The Macro: Motion Graphics Are Stuck in 2005
I want to make a case that motion graphics is the most underserved creative category in the AI wave. Illustration has Midjourney and DALL-E. Writing has Claude and ChatGPT. Music has Suno and Udio. Video generation has Runway and Pika. But motion graphics, the animated charts and title cards and explainer visuals that power every YouTube video and corporate presentation, are still made the same way they were made twenty years ago.
That way is Adobe After Effects. If you have ever opened After Effects, you know the feeling. It is powerful and it is miserable. The learning curve is vertical. The interface looks like it was designed by someone who hates their users. A simple lower-third animation that should take five minutes takes an hour because you are fighting keyframes, easing curves, and render settings. Professional motion designers charge $100 to $200 an hour because the skill is genuinely hard to acquire.
The market is enormous and invisible. Every YouTube creator with more than 50,000 subscribers either learns After Effects, hires a motion designer, or uses templates. Templates are the most common path, which tells you something about demand. Envato sells millions of dollars worth of After Effects templates every year. People are desperate for a shortcut.

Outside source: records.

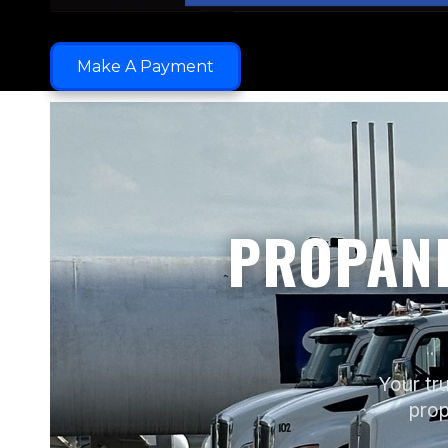
Make A Payment
PROPANE
Your tru
prop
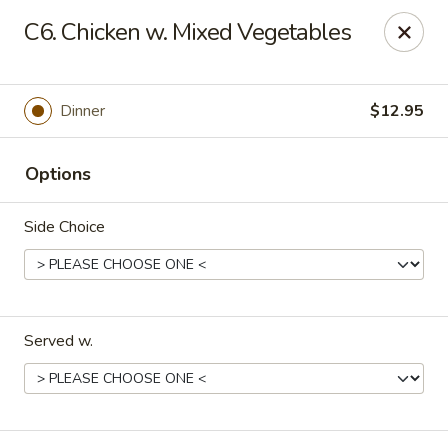
China One - Margate
C6. Chicken w. Mixed Vegetables
7820 W Sample Rd Margate, FL 33063
Pick up
Select Time
Dinner
$12.95
Options
Side Choice
Served w.
China One - Margate
Opens at 11:00AM
Closed
Store info
Call us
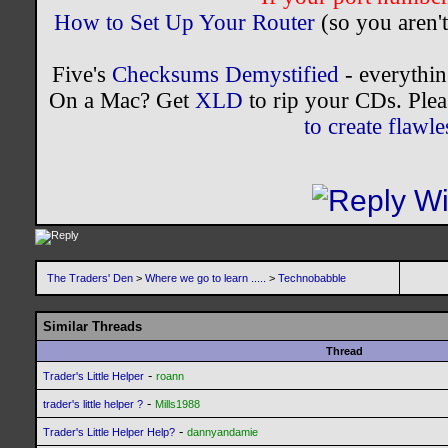
How to Set Up Your Router
(so you aren't
Five's
Checksums Demystified
- everythi
On a Mac? Get
XLD
to rip your CDs. Plea
to create flaw
The Traders' Den
>
Where we go to learn .....
>
Technobabble
Similar Threads
Thread
-
Trader's Little Helper
roann
-
trader's little helper ?
Mills1988
-
Trader's Little Helper Help?
dannyandamie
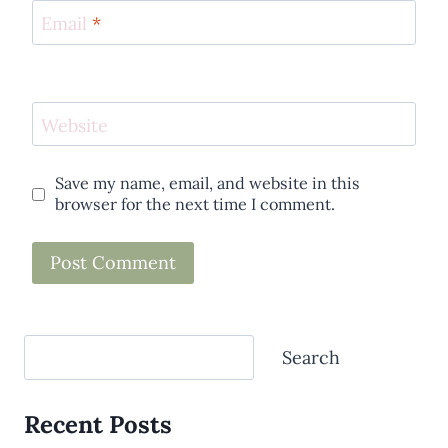
Email
*
Website
Save my name, email, and website in this
browser for the next time I comment.
Search
Search
Recent Posts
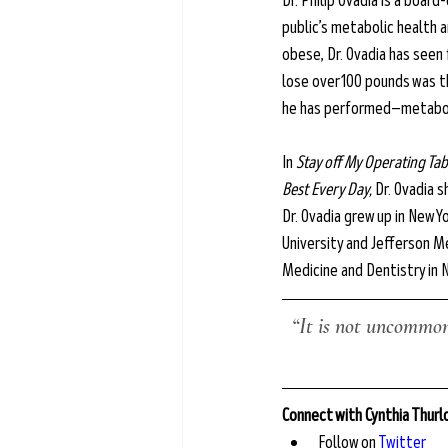
Dr. Philip Ovadia is a boar
public’s metabolic health a
obese, Dr. Ovadia has seen
lose over 100 pounds was 
he has performed—metabol
In 
Stay off My Operating Tab
Best Every Day,
 Dr. Ovadia
Dr. Ovadia grew up in New
University and Jefferson Me
Medicine and Dentistry in 
“It is not uncommon 
Connect with Cynthia Thur
Follow on 
Twitter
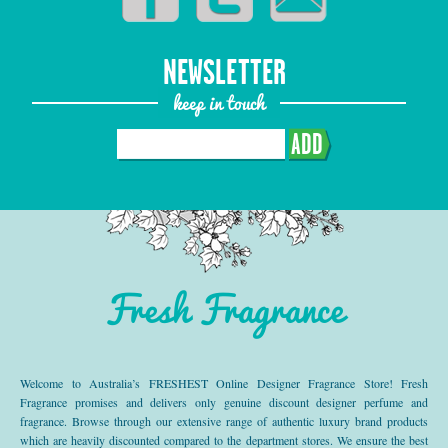
NEWSLETTER
keep in touch
ADD
Fresh Fragrance
Welcome to Australia’s FRESHEST Online Designer Fragrance Store! Fresh
Fragrance promises and delivers only genuine discount designer perfume and
fragrance. Browse through our extensive range of authentic luxury brand products
which are heavily discounted compared to the department stores. We ensure the best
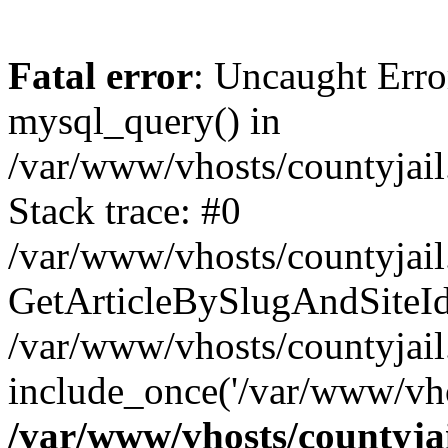
Fatal error
: Uncaught Erro
mysql_query() in
/var/www/vhosts/countyjail
Stack trace: #0
/var/www/vhosts/countyjail
GetArticleBySlugAndSiteId('j
/var/www/vhosts/countyjail
include_once('/var/www/vho
/var/www/vhosts/countyjai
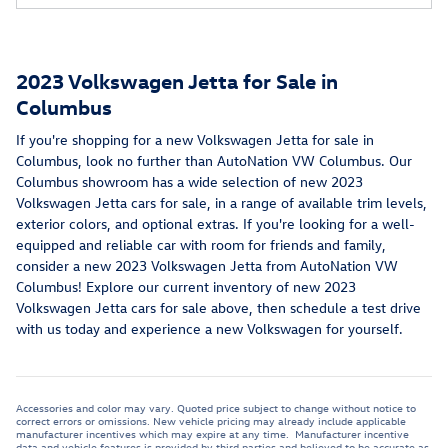
2023 Volkswagen Jetta for Sale in
Columbus
If you're shopping for a new Volkswagen Jetta for sale in
Columbus, look no further than AutoNation VW Columbus. Our
Columbus showroom has a wide selection of new 2023
Volkswagen Jetta cars for sale, in a range of available trim levels,
exterior colors, and optional extras. If you're looking for a well-
equipped and reliable car with room for friends and family,
consider a new 2023 Volkswagen Jetta from AutoNation VW
Columbus! Explore our current inventory of new 2023
Volkswagen Jetta cars for sale above, then schedule a test drive
with us today and experience a new Volkswagen for yourself.
Accessories and color may vary. Quoted price subject to change without notice to
correct errors or omissions. New vehicle pricing may already include applicable
manufacturer incentives which may expire at any time. Manufacturer incentive
data and vehicle features is provided by third parties and believed to be accurate as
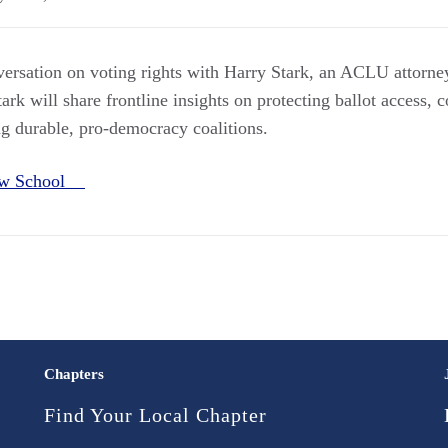
nversation on voting rights with Harry Stark, an ACLU attorn
ark will share frontline insights on protecting ballot access, 
ng durable, pro-democracy coalitions.
aw School
Chapters
Find Your Local Chapter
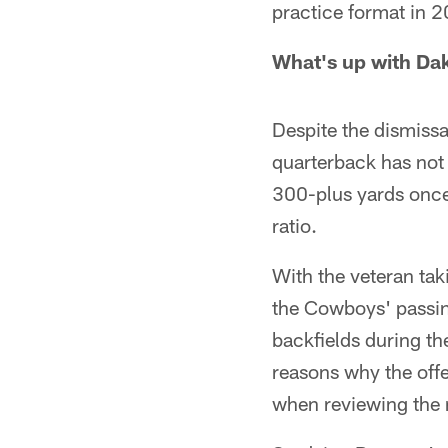
practice format in 
What's up with Da
Despite the dismiss
quarterback has not 
300-plus yards once
ratio.
With the veteran tak
the Cowboys' passing
backfields during th
reasons why the offe
when reviewing the r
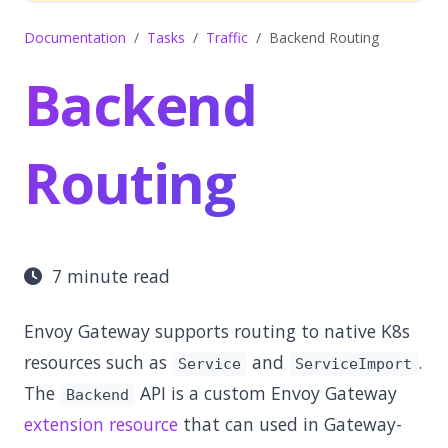
Documentation
Tasks
Traffic
Backend Routing
Backend
Routing
7 minute read
Envoy Gateway supports routing to native K8s
resources such as
and
.
Service
ServiceImport
The
API is a custom Envoy Gateway
Backend
extension resource
that can used in Gateway-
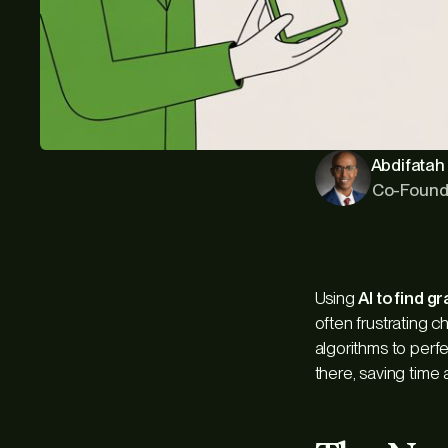
Abdifatah 
Co-Found
Using
AI to find g
often frustrating c
algorithms to perfe
there, saving time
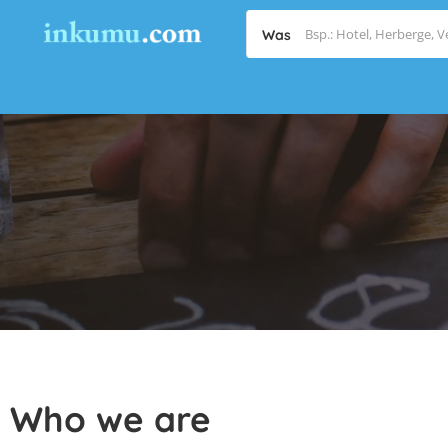
Was
Who we are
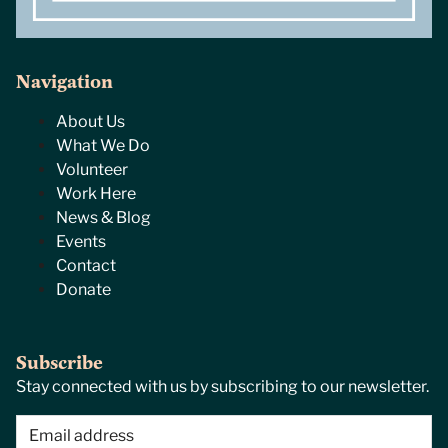
Navigation
About Us
What We Do
Volunteer
Work Here
News & Blog
Events
Contact
Donate
Subscribe
Stay connected with us by subscribing to our newsletter.
Email
(Required)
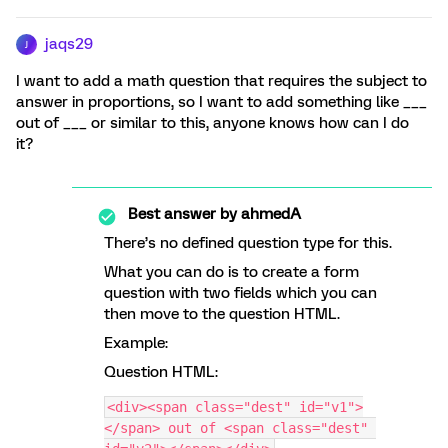
jaqs29
J
I want to add a math question that requires the subject to
answer in proportions, so I want to add something like ___
out of ___ or similar to this, anyone knows how can I do
it?
Best answer by
ahmedA
There’s no defined question type for this.
What you can do is to create a form
question with two fields which you can
then move to the question HTML.
Example:
Question HTML:
<div><span class="dest" id="v1">
</span> out of <span class="dest"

Canva added basic animation features but they are toy-grade. Lottie made it easier to embed animations on the web but you still need a designer to create them. CapCut handles video editing but treats motion graphics as an afterthought. Nobody has taken a real swing at making motion graphics creation as accessible as image generation.
The creator economy keeps growing. The number of people who need animated visuals keeps growing. The tools have not kept up. Something has to give.
The Micro: 100K Waitlist, Revenue Doubling Monthly
Hera is an AI motion graphics generator. You describe what you want in plain text. “Animated bar chart showing revenue growth from $1M to $10M.” “Logo reveal with particle effects.” “Lower-third with my name and title.” Hera generates it. You can edit the result on-canvas, apply your brand kit for consistency, and export in multiple formats.
Peter Tribelhorn and Chia-Lun Wu founded the company, splitting time between Berlin and San Francisco. They came through Y Combinator’s Summer 2025 batch with a five-person team. Peter is the kind of founder who posts build updates publicly, which I always find encouraging. Chia-Lun brings the technical depth on the AI generation side.
The traction numbers are real. Over 100,000 people joined the waitlist within eight weeks of announcement. In the first week after launch, 3,000 users generated more than 15,000 animations. The platform has crossed 50,000 total animations created. Revenue is doubling monthly. For a creative tool that is competing against entrenched incumbents, that adoption curve is aggressive.
The product has a template library of 100+ pre-built animations that you can remix, which is a smart onboarding move. New users can start by modifying something that already works rather than staring at a blank prompt. The post-generation editing is where Hera separates from pure AI generation tools. You are not stuck with what the model gives you. You can tweak timing, colors, text, and layout after generation. That bridge between AI output and human control is where the real value lives.
User reviews cluster around 4.9 out of 5 from 127 ratings. The consistent praise is speed. Projects that used to take five hours are done in five minutes. I have heard that kind of claim from every AI tool on the market, but in motion graphics the baseline is so slow that even a 10x improvement is life-changing for a solo creator.
The pricing is free to start, which is the right call for a tool trying to build a user base before competitors react. The question is how the paid tiers will look and whether creators will pay monthly for something they might only need a few times a week.
The Verdict
Hera is attacking one of the last creative categories that AI has not disrupted. The timing is right and the early traction suggests real demand. Motion graphics is a category where the incumbent tool is so painful that users will switch to anything that works at 80% of the quality in 5% of the time.
The risk is quality ceiling. AI-generated motion graphics need to look professional enough for YouTube videos with millions of views. If the output reads as “AI-generated” in the same way that early Midjourney images did, professional creators will not adopt it. The on-canvas editing helps here because it lets users polish the rough edges.
In thirty days, I want to see the ratio of exported animations to generated ones. If people are generating but not exporting, the quality is not there yet. Sixty days, I want to know whether YouTubers with large audiences are using Hera in published videos. Ninety days, the question is whether Adobe responds. They have the resources to build an AI motion graphics feature inside After Effects, and if they do, Hera needs to already have a loyal user base that does not want to go back. The waitlist numbers suggest that base is forming fast.